Regarding La Jolla, Sanders said he has confidence that La Jollans could - and should - decide local issues for themselves.

Concerning the prospect of introducing paid on-street parking in La Jolla, Sanders said: “When you come up with a parking district like La Jolla did, that’s a community decision, that’s not the city saying, ‘Hey, we want you to do this.’ The community needs to make a decision whether they want to have paid parking so that it increases the turnover in spots, or whether they’re happy with the way parking is. That’s not something the city should just come in and impose on people.”

Sanders said he’s sympathetic to marine mammals, but added, when it comes to La Jolla’s Children’s Pool, “Seals have the whole coast. I’m not sure Children’s Pool is really designed to be a seal haven. I think there’s plenty of space for them all over and we’ve got a judge saying, ‘You’ve got to dredge that out and use it for what it was given for.’ ”

On the recurrent issue of La Jolla withdrawing from San Diego and becoming its own incorporated city, Sanders noted: “Once again, that’s a community issue, and the community should decide. But I think, when you look at the hoops you have to jump through ... you’ll find it (cityhood) probably isn’t very attractive.”

Concerning the Mount Soledad cross, Sanders commented: “All along I’ve supported that as a historical monument, a war memorial. San Diegans voted pretty overwhelmingly to keep that (where it is).”

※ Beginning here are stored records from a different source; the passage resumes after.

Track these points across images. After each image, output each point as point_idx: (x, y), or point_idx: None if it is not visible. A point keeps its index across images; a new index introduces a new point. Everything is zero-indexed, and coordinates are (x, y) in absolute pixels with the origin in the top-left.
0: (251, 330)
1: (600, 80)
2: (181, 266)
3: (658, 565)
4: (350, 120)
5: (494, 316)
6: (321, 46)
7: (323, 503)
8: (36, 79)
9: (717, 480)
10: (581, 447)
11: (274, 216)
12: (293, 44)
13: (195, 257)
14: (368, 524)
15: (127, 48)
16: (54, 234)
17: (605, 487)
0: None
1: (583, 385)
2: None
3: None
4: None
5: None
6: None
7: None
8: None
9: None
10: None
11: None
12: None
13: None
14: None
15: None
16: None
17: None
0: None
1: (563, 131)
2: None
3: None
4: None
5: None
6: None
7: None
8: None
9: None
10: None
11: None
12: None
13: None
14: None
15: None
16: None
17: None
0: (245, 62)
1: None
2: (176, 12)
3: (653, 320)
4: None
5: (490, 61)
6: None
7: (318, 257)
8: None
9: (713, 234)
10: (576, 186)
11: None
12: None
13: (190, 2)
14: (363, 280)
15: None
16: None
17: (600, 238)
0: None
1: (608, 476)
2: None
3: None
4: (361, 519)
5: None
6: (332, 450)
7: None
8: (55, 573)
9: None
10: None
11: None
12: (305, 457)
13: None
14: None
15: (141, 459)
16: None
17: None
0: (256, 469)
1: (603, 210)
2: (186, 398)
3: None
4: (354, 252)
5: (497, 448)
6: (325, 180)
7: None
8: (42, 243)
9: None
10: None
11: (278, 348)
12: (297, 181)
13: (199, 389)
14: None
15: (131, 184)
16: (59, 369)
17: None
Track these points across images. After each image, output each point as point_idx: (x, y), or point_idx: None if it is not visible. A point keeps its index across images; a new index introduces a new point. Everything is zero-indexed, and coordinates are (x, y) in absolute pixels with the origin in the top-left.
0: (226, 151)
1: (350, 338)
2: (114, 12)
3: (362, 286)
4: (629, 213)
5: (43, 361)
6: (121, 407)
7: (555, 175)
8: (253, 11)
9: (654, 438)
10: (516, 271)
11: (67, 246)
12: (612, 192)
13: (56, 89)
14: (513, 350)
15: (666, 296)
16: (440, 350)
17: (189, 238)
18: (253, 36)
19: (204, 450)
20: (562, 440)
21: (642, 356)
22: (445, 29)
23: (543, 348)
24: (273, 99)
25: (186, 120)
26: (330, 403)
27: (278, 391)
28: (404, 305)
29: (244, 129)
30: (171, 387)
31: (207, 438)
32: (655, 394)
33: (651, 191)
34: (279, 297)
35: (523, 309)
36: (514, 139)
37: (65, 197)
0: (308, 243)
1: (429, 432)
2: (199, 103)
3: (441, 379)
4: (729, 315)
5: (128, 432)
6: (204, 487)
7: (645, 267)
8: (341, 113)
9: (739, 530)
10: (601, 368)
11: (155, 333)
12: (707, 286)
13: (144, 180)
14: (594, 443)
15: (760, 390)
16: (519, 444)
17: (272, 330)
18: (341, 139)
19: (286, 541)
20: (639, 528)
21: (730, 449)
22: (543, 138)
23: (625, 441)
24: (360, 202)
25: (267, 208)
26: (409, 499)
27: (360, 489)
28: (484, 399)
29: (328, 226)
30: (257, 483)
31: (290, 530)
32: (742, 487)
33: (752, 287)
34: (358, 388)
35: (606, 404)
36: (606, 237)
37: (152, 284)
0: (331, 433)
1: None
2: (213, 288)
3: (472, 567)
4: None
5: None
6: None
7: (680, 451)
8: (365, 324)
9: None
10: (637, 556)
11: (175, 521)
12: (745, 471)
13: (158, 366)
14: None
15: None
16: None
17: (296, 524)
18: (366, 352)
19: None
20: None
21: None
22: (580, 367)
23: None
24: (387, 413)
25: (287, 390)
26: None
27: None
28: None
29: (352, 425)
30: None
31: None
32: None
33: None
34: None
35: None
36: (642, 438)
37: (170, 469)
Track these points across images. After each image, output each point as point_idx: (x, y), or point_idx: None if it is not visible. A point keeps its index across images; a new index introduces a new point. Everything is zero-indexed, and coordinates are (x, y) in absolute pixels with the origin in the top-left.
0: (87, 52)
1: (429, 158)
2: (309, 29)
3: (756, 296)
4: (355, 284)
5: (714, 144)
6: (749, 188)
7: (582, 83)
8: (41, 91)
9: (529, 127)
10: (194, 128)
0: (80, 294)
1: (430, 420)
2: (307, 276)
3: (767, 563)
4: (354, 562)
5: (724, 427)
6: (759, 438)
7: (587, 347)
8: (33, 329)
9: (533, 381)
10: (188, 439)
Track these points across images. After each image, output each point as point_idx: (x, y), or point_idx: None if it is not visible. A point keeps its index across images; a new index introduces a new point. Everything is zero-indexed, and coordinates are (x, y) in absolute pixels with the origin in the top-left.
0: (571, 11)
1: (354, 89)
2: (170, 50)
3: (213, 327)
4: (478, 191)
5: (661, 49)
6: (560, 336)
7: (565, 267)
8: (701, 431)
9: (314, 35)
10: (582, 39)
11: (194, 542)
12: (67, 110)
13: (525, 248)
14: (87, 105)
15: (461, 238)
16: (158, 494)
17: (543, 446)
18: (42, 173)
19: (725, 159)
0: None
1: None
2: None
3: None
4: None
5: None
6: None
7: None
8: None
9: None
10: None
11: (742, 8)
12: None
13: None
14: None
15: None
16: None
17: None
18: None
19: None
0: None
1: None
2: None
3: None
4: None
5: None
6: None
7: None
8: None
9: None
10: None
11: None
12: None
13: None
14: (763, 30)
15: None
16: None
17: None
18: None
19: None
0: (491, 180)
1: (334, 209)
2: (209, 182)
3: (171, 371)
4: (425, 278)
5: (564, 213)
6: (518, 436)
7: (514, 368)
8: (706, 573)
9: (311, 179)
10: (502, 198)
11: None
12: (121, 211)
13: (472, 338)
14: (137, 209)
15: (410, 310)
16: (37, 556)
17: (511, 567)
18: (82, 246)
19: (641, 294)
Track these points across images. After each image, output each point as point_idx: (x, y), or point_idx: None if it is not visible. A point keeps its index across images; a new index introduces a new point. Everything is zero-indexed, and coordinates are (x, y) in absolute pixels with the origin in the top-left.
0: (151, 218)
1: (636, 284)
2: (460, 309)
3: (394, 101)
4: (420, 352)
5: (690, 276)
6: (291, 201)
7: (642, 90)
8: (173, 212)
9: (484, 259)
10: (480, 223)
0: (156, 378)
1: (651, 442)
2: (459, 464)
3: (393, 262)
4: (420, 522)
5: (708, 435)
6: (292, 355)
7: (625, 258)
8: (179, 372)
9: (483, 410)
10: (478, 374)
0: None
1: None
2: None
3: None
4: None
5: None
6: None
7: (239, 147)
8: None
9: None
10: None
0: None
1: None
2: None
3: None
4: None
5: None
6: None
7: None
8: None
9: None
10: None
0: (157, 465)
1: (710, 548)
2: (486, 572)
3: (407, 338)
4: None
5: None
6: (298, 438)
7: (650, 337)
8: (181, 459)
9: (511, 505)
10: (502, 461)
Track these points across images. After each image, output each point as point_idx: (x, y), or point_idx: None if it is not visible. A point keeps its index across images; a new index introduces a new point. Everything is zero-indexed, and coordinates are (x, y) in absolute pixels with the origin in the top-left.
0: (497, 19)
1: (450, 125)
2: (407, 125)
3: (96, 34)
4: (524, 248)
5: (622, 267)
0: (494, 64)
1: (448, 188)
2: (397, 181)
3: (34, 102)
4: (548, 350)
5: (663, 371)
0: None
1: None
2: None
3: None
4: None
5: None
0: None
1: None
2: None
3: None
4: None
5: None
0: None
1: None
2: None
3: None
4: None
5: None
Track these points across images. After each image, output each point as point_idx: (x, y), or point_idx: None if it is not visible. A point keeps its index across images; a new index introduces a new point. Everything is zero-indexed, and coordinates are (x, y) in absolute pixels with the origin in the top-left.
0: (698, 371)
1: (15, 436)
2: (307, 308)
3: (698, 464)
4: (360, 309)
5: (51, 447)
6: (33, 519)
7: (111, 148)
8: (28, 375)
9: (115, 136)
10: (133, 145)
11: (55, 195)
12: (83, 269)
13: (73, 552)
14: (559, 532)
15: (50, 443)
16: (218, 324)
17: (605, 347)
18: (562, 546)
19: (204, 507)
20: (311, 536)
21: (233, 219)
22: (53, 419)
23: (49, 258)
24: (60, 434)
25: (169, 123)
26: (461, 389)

Sanders is especially worried that the state of California, which has much more severe budgetary problems than the city of San Diego, will continue its policy of shortchanging local governmental districts when it comes to sending back their fair share of taxes and other revenues collected. “My biggest concern is that the state is going to take funds from the cities and transfer those around,” he said. “if that happens - it’s going to be catastrophic. Their shifting the burden just isn’t fair.”

Asked what his greatest challenge was during his first term in office, Sanders replied: “The city attorney. Simply operating without legal advice. I get a lot of political advice from the city attorney, but I don’t get timely, written legal advice from him. That makes it hard to run a $3 billion corporation, when your own attorney sues you, or serves public records act requests on you, and then turns them over to the press. That’s just crazy.”

Discussing the controversial issue of illegal immigration, and why it has become such an increasingly divisive issue, Sanders said: “I think it’s a combination of fear and conservative talk radio. We’re a nation of immigrants. San Diego has always been an immigrant community because of the proximity to the border. We have a right to protect our borders. But I also think we have to do it in a way that’s respectful of everybody.”

Looking ahead to the next four-year mayoral team, Sanders doesn’t foresee much of a change in issues from his previous administration. “I think the issues are going to remain the same,” he said. “It’s going to require discipline to stay on track with the city’s finances. My focus is going to be on the economy and getting the city’s finances back in order.”

Sanders said he never envisioned being mayor - or even a politician.

“All I ever wanted to be was a cop,” he said. “When I left the police department, I wasn’t looking to become a politician. I saw an opportunity, when things went off the track, to step in and try to help. That’s what I’ve tried to do over the past 28 months.”